Leitura litúrgica da Primeira Carta de Pedro (1)

“Aproximai-vos do Senhor, pedra viva, rejeitada pelos homens, mas escolhida e honrosa aos olhos de Deus” (1Pd 2,4).

Em nossa série de postagens sobre a leitura litúrgica dos livros da Sagrada Escritura já analisamos quatro das sete “Cartas Católicas” do Novo Testamento (NT), assim chamadas porque dirigidas a toda a Igreja: as três Cartas de João e a Carta de Tiago.

Nesta postagem daremos continuidade a esta proposta com um percurso pela leitura da Primeira Carta de Pedro (1Pd) na Liturgia do Rito Romano.

São Pedro (Matthias Stom)

1. Breve introdução à Primeira Carta de Pedro

No primeiro versículo da Carta o autor se apresenta como: “Pedro, apóstolo de Jesus Cristo” (1Pd 1,1). A maioria dos estudiosos defende que esta autoria é simbólica. Pedro morreu entre 64 e 68; contudo, diversos elementos presentes na Carta situam sua redação nos anos 80. Portanto, seu autor provavelmente era um discípulo do Apóstolo, que buscava para manter vivos seus ensinamentos.

Embora associada a Roma (1Pd 5,13), chamada de “Babilônia”, a obra está dirigida “aos estrangeiros da Diáspora” (1Pd 1,1), provavelmente pequenas comunidades formadas tanto por cristãos de origem pagã quanto de origem judaica, “espalhados” pela Ásia Menor após a destruição de Jerusalém no ano 70 e que se consideravam “dispersos” em um mundo onde os cristãos eram minoria.

A Carta pode ser dividida em três partes dentro de uma “moldura epistolar”:
Introdução: 1Pd 1,1-12: Saudação (vv. 1-2) e “ação de graças” (vv. 3-12);
1ª parte: 1Pd 1,13–2,10: Afirmação da dignidade do cristão;
2ª parte: 1Pd 2,11–4,11: Exortação a um bom testemunho diante dos pagãos;
3ª parte: 1Pd 4,12–5,11: Exortações para o momento presente;
Conclusão: 1Pd 5,12-14: Conclusão e saudações finais.

Já na primeira parte a Carta toma a forma de uma “homilia batismal” dirigida aos neófitos, isto é, aos recém-batizados, exortando-os a assumir a vida nova que receberam pelo sacramento.

▶ Dados fornecidos
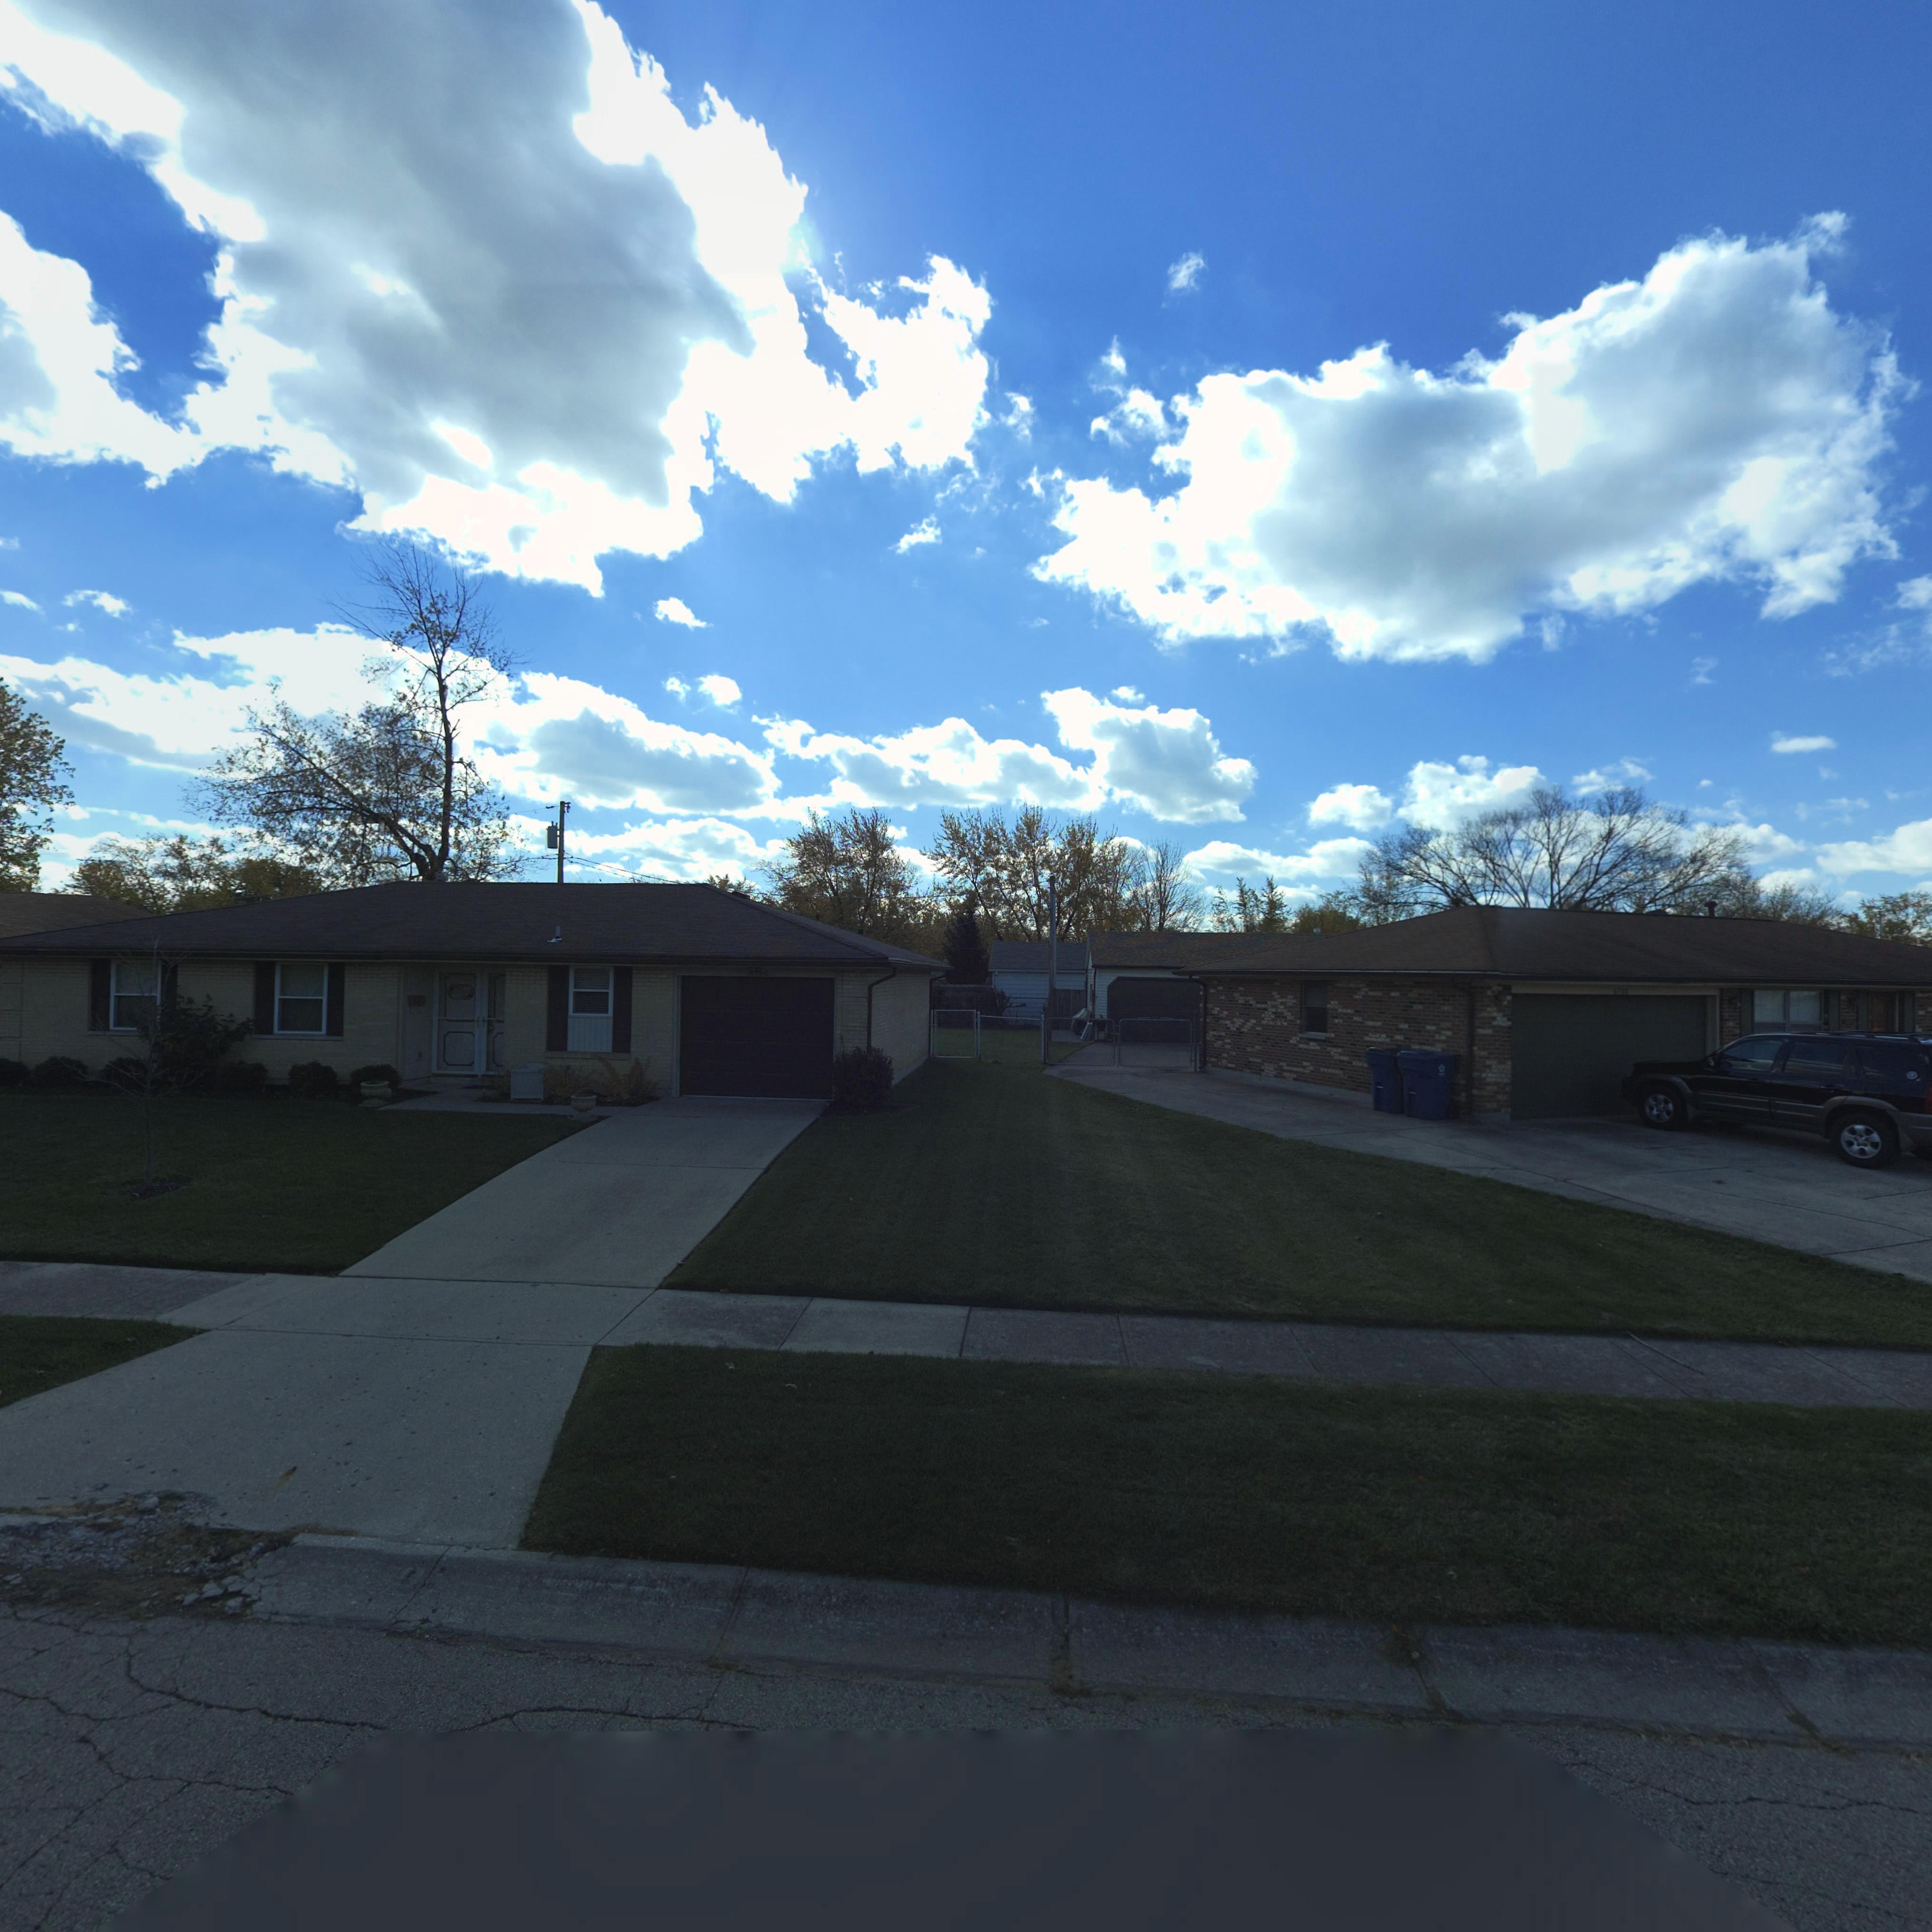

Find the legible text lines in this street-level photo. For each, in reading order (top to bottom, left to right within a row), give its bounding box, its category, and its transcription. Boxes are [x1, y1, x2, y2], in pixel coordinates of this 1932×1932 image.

▶ Tarefas a realizar
[1] Segundo o texto sobre a Primeira Carta de Pedro, por que a maioria dos estudiosos considera simbólica a autoria atribuída a Pedro? Responda em até três frases.
[2] Traduza para o inglês esta frase do texto sobre a Primeira Carta de Pedro: "Já na primeira parte a Carta toma a forma de uma “homilia batismal” dirigida aos neófitos, isto é, aos recém-batizados, exortando-os a assumir a vida nova que receberam pelo sacramento."
[3] No texto sobre a Primeira Carta de Pedro, qual cidade é chamada de "Babilônia"?

▶ Resultados
[1] Pedro morreu entre 64 e 68, mas diversos elementos presentes na Carta situam sua redação nos anos 80. Por isso, o autor provavelmente era um discípulo do Apóstolo que buscava manter vivos seus ensinamentos.

[2] Already in the first part, the Letter takes the form of a "baptismal homily" addressed to the neophytes, that is, to the newly baptized, urging them to take up the new life they received through the sacrament.

[3] Roma.